Japanese government bonds weakened for a second consecutive trading day, nearly erasing all gains from Tuesday. The yield curve steepened for maturities within 15 years and then leveled out. Compared with three days ago, 2-year and 5-year yields have risen, while yields for maturities of 10 years and above have declined, mainly due to growing market expectations of a rate hike at this month's policy meeting. Bank of Japan Governor Kazuo Ueda said on Wednesday that the second-round effects of inflation triggered by rising oil prices are more likely to cause underlying inflation to persistently rise, making it necessary for the central bank to take this into consideration when implementing its policies.Ueda warned that if the central bank is slow in taking the necessary policy actions, it will be forced to raise rates sharply, which could place a significant burden on economic activity, markets, and the financial system.

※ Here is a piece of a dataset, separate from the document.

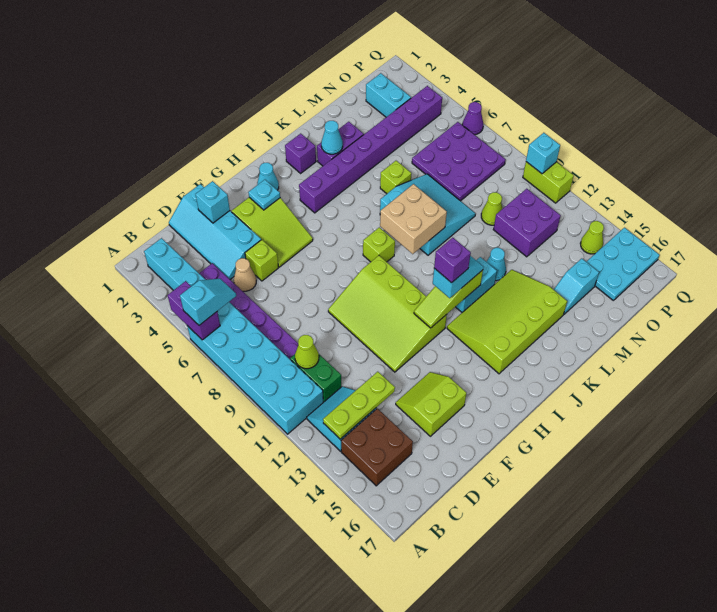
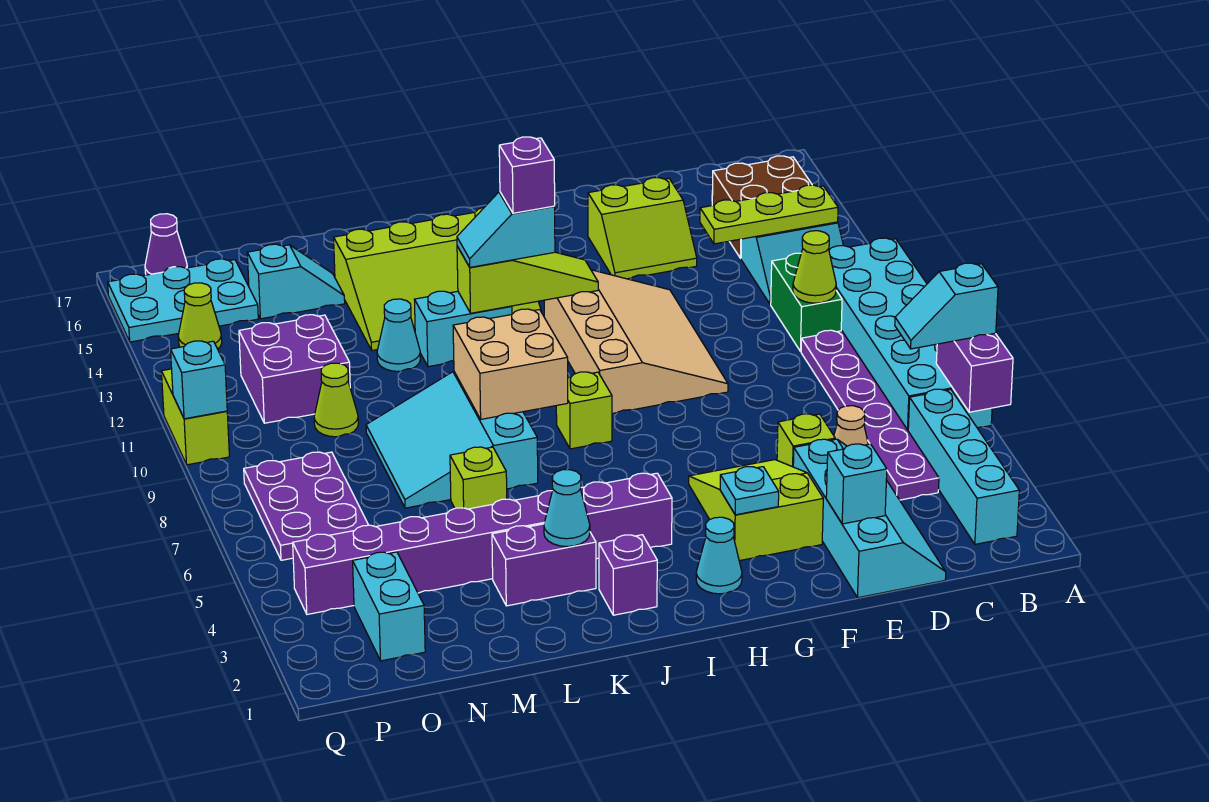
lime 3x4 slope [328,256,447,372] -> tan 3x4 slope [544,270,728,414]
purple 3x3 plate [412,122,506,201] -> purple 2x3 plate [244,452,368,560]
purple 1x1 cone [462,102,483,135] -> purple 1x1 cone moved to [145,214,187,275]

He believes that it is now more important to guard against the risk of inflation significantly overshooting expectations and subsequently having a negative impact on the economy, rather than worrying about downside risks to the economy. Institutions report that the Bank of Japan will consider raising rates to 1% at this month's meeting and may hike again before the end of the year. Following the announcement, the 10-year yield briefly touched 2.67%.Ueda emphasized that the functionality of the Japanese government bond market has steadily improved during the process of reducing bond purchases, with long-term yields increasingly determined by market forces. However, it will take time for Japanese banks and retail investors to increase their holdings of government bonds, and the central bank should take this into account when deciding on further reduction plans. The afternoon auction result for non-competitive bonds was weaker than expected, with the 30-year non-competitive bond yield rising by 6.5 basis points compared to yesterday, and selling intensified. However, spot bonds have already partly priced in the possibility of a rate hike, and futures quickly rebounded after hitting a daily low, showing that the market is digesting the new policy trajectory.